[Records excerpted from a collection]

▬▬▬▬▬▬

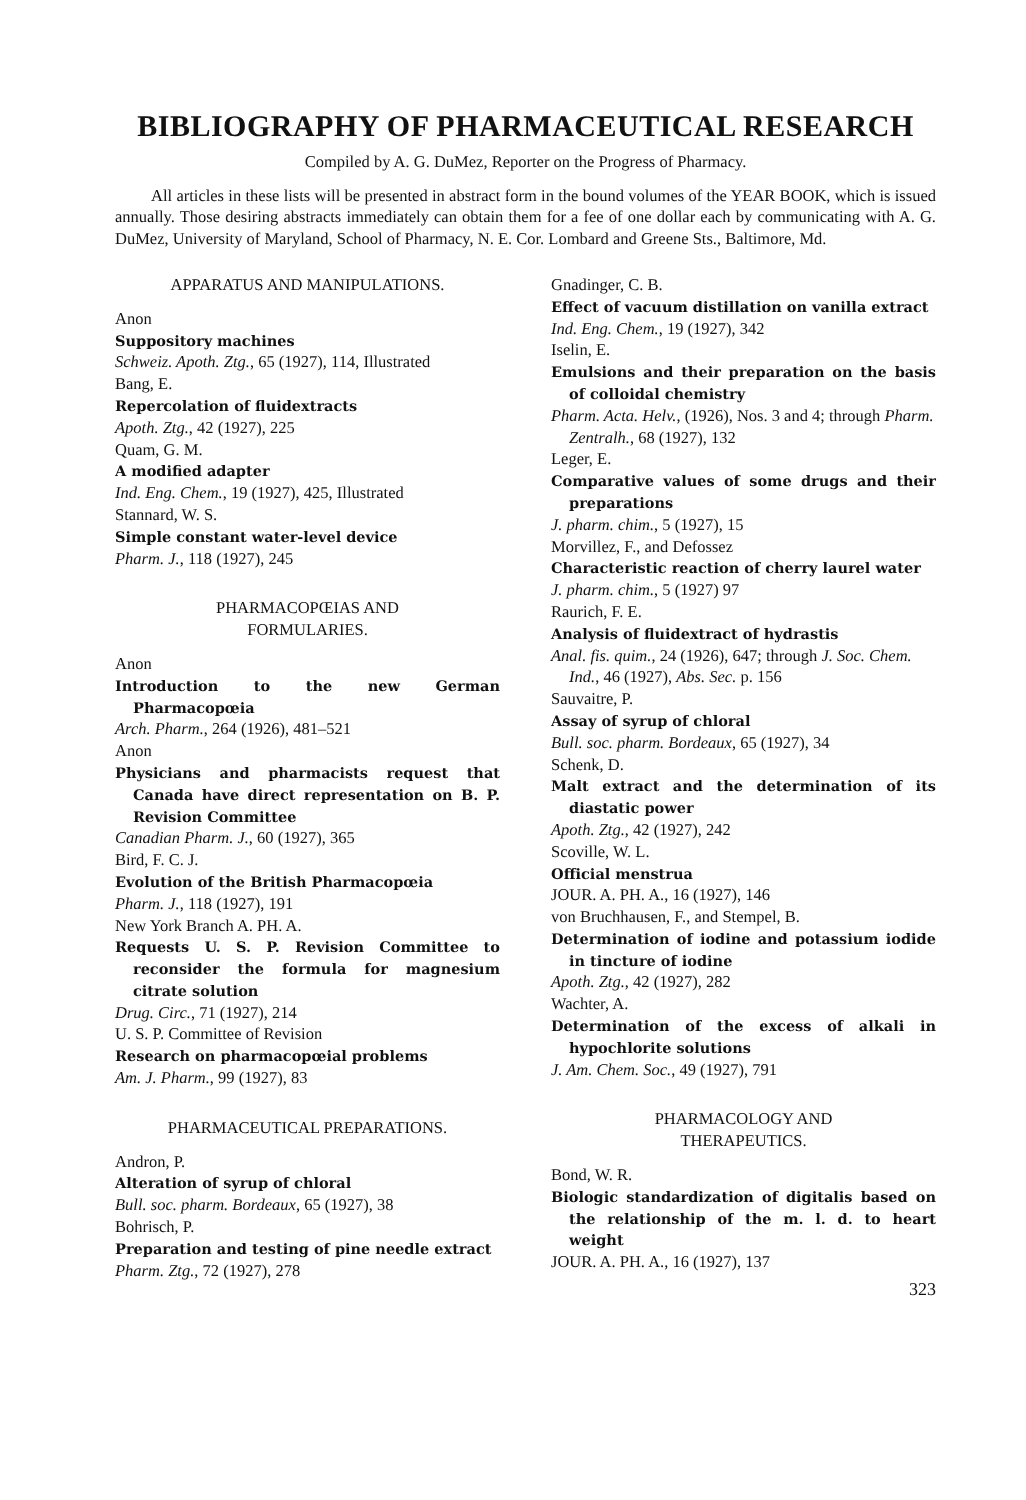BIBLIOGRAPHY OF PHARMACEUTICAL RESEARCH
Compiled by A. G. DuMez, Reporter on the Progress of Pharmacy.
All articles in these lists will be presented in abstract form in the bound volumes of the YEAR BOOK, which is issued annually. Those desiring abstracts immediately can obtain them for a fee of one dollar each by communicating with A. G. DuMez, University of Maryland, School of Pharmacy, N. E. Cor. Lombard and Greene Sts., Baltimore, Md.
APPARATUS AND MANIPULATIONS.
Anon
Suppository machines
Schweiz. Apoth. Ztg., 65 (1927), 114, Illustrated
Bang, E.
Repercolation of fluidextracts
Apoth. Ztg., 42 (1927), 225
Quam, G. M.
A modified adapter
Ind. Eng. Chem., 19 (1927), 425, Illustrated
Stannard, W. S.
Simple constant water-level device
Pharm. J., 118 (1927), 245
PHARMACOPŒIAS AND
FORMULARIES.
Anon
Introduction to the new German Pharmacopœia
Arch. Pharm., 264 (1926), 481–521
Anon
Physicians and pharmacists request that Canada have direct representation on B. P. Revision Committee
Canadian Pharm. J., 60 (1927), 365
Bird, F. C. J.
Evolution of the British Pharmacopœia
Pharm. J., 118 (1927), 191
New York Branch A. PH. A.
Requests U. S. P. Revision Committee to reconsider the formula for magnesium citrate solution
Drug. Circ., 71 (1927), 214
U. S. P. Committee of Revision
Research on pharmacopœial problems
Am. J. Pharm., 99 (1927), 83
PHARMACEUTICAL PREPARATIONS.
Andron, P.
Alteration of syrup of chloral
Bull. soc. pharm. Bordeaux, 65 (1927), 38
Bohrisch, P.
Preparation and testing of pine needle extract
Pharm. Ztg., 72 (1927), 278
Gnadinger, C. B.
Effect of vacuum distillation on vanilla extract
Ind. Eng. Chem., 19 (1927), 342
Iselin, E.
Emulsions and their preparation on the basis of colloidal chemistry
Pharm. Acta. Helv., (1926), Nos. 3 and 4; through Pharm. Zentralh., 68 (1927), 132
Leger, E.
Comparative values of some drugs and their preparations
J. pharm. chim., 5 (1927), 15
Morvillez, F., and Defossez
Characteristic reaction of cherry laurel water
J. pharm. chim., 5 (1927) 97
Raurich, F. E.
Analysis of fluidextract of hydrastis
Anal. fis. quim., 24 (1926), 647; through J. Soc. Chem. Ind., 46 (1927), Abs. Sec. p. 156
Sauvaitre, P.
Assay of syrup of chloral
Bull. soc. pharm. Bordeaux, 65 (1927), 34
Schenk, D.
Malt extract and the determination of its diastatic power
Apoth. Ztg., 42 (1927), 242
Scoville, W. L.
Official menstrua
JOUR. A. PH. A., 16 (1927), 146
von Bruchhausen, F., and Stempel, B.
Determination of iodine and potassium iodide in tincture of iodine
Apoth. Ztg., 42 (1927), 282
Wachter, A.
Determination of the excess of alkali in hypochlorite solutions
J. Am. Chem. Soc., 49 (1927), 791
PHARMACOLOGY AND
THERAPEUTICS.
Bond, W. R.
Biologic standardization of digitalis based on the relationship of the m. l. d. to heart weight
JOUR. A. PH. A., 16 (1927), 137
323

▬▬▬▬▬▬

Work task
Starting from the records above, filter out all lines except those containing the word "through".

Solution for this exercise
Pharm. Acta. Helv., (1926), Nos. 3 and 4; through Pharm. Zentralh., 68 (1927), 132
Anal. fis. quim., 24 (1926), 647; through J. Soc. Chem. Ind., 46 (1927), Abs. Sec. p. 156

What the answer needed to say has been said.